Dünya Afrin’de ve İdlip’te yağmanın, göçün, şeriatın, katliamların fotoğraflarını gördü. Partisinin tezkere tutumunu savunan Kılıçdaroğlu’nun hangi fotoğrafları gördüğü, bölgede verilen “olağanüstü güzel hizmetler” diye neyi kastettiği merak konusu
CHP lideri Kemal Kılıçdaroğlu, gazetecilerle yaptığı bir toplantıda partisinin tezkere konusundaki tutumu ile ilgili olarak, Cumhuriyet’ten Mahmut Lıcalı’nın aktarımına göre şöyle konuştu:
“Tezkereye ‘evet’ dememiz doğru politikaydı. Biz, Saray hükümetinin bilmediği pek çok gerçeği biliyoruz. İdlip’te, Afrin’de sivil toplum örgütleri var ve bunların harcamalarının büyük bir kısmı AB tarafından fonlanıyor. Orada Suriye halkına olağanüstü güzel hizmetler götürüyorlar. Fotoğraflarını gördüm, bana bilgi verildi. Şimdi eğer askerlerimiz çekilseydi, bu hizmetlerin tamamı yok olacaktı.”
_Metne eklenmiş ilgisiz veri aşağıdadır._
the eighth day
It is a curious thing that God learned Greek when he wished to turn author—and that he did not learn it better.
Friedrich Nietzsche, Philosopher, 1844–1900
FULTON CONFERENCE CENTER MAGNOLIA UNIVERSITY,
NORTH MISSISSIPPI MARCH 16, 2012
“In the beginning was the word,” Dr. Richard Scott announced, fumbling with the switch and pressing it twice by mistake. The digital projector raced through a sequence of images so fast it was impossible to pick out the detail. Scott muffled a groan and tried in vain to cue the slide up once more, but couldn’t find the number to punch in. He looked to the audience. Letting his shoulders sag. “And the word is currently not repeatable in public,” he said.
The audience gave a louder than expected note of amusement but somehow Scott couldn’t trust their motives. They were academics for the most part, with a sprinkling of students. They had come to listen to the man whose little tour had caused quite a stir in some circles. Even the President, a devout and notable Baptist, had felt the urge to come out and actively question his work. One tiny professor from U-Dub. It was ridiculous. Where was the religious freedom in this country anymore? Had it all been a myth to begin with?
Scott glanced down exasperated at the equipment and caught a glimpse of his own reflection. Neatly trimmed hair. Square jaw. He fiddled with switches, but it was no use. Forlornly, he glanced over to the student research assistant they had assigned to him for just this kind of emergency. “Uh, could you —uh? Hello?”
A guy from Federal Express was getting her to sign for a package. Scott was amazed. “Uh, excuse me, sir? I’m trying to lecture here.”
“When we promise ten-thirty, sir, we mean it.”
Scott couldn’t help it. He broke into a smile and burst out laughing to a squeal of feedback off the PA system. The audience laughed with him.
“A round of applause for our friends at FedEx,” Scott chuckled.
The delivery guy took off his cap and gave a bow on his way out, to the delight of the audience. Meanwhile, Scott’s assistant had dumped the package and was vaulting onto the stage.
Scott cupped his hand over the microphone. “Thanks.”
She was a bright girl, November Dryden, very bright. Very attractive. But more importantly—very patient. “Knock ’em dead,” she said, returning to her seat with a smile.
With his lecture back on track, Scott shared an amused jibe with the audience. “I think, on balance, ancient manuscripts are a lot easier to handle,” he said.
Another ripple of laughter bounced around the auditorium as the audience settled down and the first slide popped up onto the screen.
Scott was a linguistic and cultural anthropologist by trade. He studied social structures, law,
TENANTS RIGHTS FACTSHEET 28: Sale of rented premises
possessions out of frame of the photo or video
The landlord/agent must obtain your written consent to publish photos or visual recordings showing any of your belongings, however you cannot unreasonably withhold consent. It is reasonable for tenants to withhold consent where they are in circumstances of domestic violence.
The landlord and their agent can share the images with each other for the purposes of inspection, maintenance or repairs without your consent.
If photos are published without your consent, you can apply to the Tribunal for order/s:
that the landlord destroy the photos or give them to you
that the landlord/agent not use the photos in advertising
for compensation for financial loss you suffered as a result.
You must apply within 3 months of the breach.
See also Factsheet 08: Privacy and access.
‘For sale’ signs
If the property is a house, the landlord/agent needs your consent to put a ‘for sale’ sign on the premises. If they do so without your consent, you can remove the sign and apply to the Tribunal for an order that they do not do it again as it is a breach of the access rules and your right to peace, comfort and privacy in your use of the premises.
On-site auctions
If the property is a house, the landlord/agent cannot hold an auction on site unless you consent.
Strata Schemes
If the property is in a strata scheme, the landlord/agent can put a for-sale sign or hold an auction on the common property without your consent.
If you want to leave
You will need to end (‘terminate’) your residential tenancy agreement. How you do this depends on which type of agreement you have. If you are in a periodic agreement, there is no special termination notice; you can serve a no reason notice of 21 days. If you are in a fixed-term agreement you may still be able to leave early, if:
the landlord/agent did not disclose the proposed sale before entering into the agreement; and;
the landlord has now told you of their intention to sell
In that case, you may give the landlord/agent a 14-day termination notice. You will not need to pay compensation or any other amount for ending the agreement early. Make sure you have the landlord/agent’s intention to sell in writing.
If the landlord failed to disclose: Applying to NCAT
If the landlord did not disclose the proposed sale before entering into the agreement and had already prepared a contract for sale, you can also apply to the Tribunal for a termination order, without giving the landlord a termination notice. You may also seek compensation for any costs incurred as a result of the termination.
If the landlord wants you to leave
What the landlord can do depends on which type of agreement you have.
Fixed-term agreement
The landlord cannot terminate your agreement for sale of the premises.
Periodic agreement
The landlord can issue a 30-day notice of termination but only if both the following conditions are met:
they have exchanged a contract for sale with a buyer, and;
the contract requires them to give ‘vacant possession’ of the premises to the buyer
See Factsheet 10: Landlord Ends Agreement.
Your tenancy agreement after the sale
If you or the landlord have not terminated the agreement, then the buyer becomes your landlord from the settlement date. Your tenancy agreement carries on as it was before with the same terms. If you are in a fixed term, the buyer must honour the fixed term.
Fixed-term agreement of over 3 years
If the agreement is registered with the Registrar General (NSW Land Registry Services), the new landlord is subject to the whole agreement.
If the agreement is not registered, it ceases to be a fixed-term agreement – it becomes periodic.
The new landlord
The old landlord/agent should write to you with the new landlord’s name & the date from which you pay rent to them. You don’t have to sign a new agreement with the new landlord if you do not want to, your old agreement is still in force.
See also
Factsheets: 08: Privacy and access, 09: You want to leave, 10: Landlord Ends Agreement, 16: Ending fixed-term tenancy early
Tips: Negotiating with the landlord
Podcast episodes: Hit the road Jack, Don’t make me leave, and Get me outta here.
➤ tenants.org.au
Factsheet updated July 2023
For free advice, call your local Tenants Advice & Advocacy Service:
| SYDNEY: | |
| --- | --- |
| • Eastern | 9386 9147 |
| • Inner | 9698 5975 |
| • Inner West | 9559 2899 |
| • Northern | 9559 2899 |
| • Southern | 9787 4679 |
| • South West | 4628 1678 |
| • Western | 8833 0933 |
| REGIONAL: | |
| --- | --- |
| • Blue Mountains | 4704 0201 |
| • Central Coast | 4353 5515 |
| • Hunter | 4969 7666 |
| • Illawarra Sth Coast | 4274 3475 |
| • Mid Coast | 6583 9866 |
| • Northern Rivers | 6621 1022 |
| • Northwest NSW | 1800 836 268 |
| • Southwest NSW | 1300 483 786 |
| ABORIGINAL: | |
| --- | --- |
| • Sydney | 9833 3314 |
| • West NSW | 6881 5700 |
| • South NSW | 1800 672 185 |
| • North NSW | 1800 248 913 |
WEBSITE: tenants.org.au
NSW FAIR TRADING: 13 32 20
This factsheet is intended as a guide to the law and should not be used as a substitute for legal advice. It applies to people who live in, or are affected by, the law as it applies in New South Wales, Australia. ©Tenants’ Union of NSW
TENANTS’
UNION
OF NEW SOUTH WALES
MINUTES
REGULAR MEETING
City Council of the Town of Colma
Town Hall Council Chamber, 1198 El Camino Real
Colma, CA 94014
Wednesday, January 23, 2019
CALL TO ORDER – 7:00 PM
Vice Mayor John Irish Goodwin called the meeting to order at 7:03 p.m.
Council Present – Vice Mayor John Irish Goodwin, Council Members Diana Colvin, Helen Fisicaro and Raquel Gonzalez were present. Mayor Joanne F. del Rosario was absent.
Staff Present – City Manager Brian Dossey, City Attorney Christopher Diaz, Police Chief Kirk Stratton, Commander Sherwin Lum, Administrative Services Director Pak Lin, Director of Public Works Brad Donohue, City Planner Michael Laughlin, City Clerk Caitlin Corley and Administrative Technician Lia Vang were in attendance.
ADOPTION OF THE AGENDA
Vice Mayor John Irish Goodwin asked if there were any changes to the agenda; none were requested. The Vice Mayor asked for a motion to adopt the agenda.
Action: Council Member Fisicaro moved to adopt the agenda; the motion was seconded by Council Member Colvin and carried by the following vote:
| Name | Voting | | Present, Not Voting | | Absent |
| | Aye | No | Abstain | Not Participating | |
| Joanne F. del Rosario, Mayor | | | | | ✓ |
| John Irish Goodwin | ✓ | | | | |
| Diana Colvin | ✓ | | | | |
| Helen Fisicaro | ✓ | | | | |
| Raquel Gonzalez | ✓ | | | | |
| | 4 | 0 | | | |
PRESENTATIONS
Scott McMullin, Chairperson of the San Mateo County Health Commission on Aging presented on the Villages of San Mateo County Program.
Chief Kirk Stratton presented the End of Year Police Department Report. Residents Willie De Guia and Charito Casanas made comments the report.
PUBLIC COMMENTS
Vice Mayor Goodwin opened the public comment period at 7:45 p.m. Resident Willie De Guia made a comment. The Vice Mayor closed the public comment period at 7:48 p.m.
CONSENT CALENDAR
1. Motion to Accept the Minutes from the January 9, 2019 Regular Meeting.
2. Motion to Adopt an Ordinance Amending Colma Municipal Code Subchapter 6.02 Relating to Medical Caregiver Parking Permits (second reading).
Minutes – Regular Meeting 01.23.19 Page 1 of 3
TSK ve AKP destekli cihatçılar tarafından ele geçirildikten sonra Afrin’de ve İdlip’te yaşananları yansıtan ve bütün dünyanın gördüğü, bildiği bazı simgesel fotoğraflar var. Kılıçdaroğlu bunların hangisini olağanüstü güzel hizmet olarak övüyor ve yok olmasından endişe duyuyor merak konusu.
AKP destekli cihatçı gruplar 18 Mart 2018’de ele geçirdikleri Afrin’e girer girmez kenti yağmalamaya başladılar. Bu anlar AFP muhabiri Bülent Kılıç tarafından görüntülendi ve fotoğraflar bütün dünyada yankı uyandırdı. Cumhurbaşkanlığı Sözcüsü İbrahim Kalın “Görünen o ki bu olaylar yaşanmış. Bazı gruplar komutanları tarafından verilen emirlere muhtemelen uymadılar” diyerek yağma yaşandığını kabul etmek zorunda kaldı.
Cihatçılar evleri yağmaladıktan sonra kentteki heykelleri de yıktı. Yıkılanlar arasında Kürt mitolojisinde özel bir yeri olan, özgürlüğün simgesi Demirci Kawa heykeli de vardı.
Kılıçdaroğlu’nun öve öve bitiremediği hizmetleri beğenmemiş olacak 200 bini aşkın Suriyeli Afrin’den Halep kuzeyindeki Tel Rıfat’a ve ülkenin diğer bölgelerine göç etti.
Suriye laik bir devlet. YPG ya da Demokratik Suriye Güçleri kontrolündeki alanlarda da kadın haklarını güçlendiren laik bir düzen hüküm sürüyordu. TSK’nin ve AKP destekli El Kaide türevi cihatçıların girdiği bölgelerde ise şeriat kuralları uygulanıyor. Öyle ki operasyon sonrası Türkiye’den Afrin’e giren kadın muhabirler ancak örtünerek yayın yapabildi.
Şu anda TSK koruması altında bulunan İdlip’in yüzde 90’ı Türkiye’nin resmen terör örgütü olarak kabul ettiği ancak fiilen herhangi bir müdahalede bulunmadığı Heyet-i Tahrir’uş Şam (HTŞ) örgütünün kontrolünde bulunuyor.
El Kaide’nin Suriye kolu Nusra Cephesi’nin ad değiştirmiş hali olan bu örgüt sokak ortasında kadınları infaz ettiği görüntülerle hafızalarda yer etti. Nusra Cephesi üyesi cihatçılar, zina ile suçladıkları bir kadını sokak ortasında infaz etmeden önce böyle görüntülenmişti. İdlip’teki TSK gözlem noktaları, ad değiştiren bu örgütün militanlarını Rusya ve Suriye’ye karşı koruyor.
Aşağıdaki görüntü de Hatay’ın hemen yanı başından, İdlip’in Cisr’uş Şuğur kasabasına bağlı İştebrak Köyü’nden. Cihatçılar Esad destekçisi olmakla suçladıkları Arap Alevilerin yaşadığı bu köyü ele geçirdikten sonra çok sayıda kişiyi esir alıp infaz etti.
27 Nisan 2015’te gerçekleşen katliam sonrasında Türkiye’de de cihatçı örgüt sempatizanları lokum dağıttı. Şu anda Çin’in Uygur bölgesinden gelen Türkistan İslam Partisi militanlarının kaldığı köy, yine bir TSK gözlem noktası ile Suriye ordusundan korunuyor.